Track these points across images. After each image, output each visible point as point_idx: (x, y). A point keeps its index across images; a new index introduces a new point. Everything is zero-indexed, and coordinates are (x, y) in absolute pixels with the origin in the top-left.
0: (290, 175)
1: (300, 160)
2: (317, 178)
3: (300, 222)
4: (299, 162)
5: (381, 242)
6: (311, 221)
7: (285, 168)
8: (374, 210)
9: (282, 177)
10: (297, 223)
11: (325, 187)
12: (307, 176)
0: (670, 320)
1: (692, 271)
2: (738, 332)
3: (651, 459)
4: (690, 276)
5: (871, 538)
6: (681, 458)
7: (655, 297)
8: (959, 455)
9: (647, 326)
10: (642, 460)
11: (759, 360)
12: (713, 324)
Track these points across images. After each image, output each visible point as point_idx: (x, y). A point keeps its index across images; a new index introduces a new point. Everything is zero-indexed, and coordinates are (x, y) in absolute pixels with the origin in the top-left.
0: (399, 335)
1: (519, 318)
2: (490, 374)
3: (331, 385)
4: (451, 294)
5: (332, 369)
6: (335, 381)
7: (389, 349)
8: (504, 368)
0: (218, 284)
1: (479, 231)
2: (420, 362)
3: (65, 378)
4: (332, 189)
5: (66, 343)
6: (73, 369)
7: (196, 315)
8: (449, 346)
--
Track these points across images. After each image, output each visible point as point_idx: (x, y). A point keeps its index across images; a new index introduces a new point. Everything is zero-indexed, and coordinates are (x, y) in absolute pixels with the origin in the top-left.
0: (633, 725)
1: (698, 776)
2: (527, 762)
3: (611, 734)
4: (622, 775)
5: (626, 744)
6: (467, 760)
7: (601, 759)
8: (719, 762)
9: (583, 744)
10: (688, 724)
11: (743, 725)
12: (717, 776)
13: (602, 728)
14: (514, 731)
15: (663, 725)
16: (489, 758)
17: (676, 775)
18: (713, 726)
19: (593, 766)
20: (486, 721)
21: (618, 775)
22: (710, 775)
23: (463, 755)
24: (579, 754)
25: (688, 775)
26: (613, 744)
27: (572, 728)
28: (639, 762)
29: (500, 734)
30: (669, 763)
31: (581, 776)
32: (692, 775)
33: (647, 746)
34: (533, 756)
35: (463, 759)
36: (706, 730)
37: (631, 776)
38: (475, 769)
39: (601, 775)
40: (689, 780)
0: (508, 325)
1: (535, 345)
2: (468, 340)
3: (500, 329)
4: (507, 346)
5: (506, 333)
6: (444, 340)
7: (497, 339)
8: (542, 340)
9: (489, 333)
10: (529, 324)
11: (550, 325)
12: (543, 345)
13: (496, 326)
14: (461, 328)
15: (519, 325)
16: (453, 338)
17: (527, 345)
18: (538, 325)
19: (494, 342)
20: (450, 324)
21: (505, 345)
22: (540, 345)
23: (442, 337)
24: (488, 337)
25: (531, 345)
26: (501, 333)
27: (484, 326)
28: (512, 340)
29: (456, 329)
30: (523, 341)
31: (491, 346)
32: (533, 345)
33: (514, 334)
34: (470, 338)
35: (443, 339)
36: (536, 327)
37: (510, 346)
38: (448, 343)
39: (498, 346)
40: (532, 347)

Exercise description: Your task is to retype the entries verbatim, starting with the line that holds "11: (325, 187)" and stopping after the line that holds "7: (389, 349)".

Output of the exercise:
11: (325, 187)
12: (307, 176)
0: (670, 320)
1: (692, 271)
2: (738, 332)
3: (651, 459)
4: (690, 276)
5: (871, 538)
6: (681, 458)
7: (655, 297)
8: (959, 455)
9: (647, 326)
10: (642, 460)
11: (759, 360)
12: (713, 324)
Track these points across images. After each image, output each visible point as point_idx: (x, y). A point keeps its index across images; a new index introduces a new point. Everything is zero-indexed, and coordinates are (x, y) in absolute pixels with the origin in the top-left.
0: (399, 335)
1: (519, 318)
2: (490, 374)
3: (331, 385)
4: (451, 294)
5: (332, 369)
6: (335, 381)
7: (389, 349)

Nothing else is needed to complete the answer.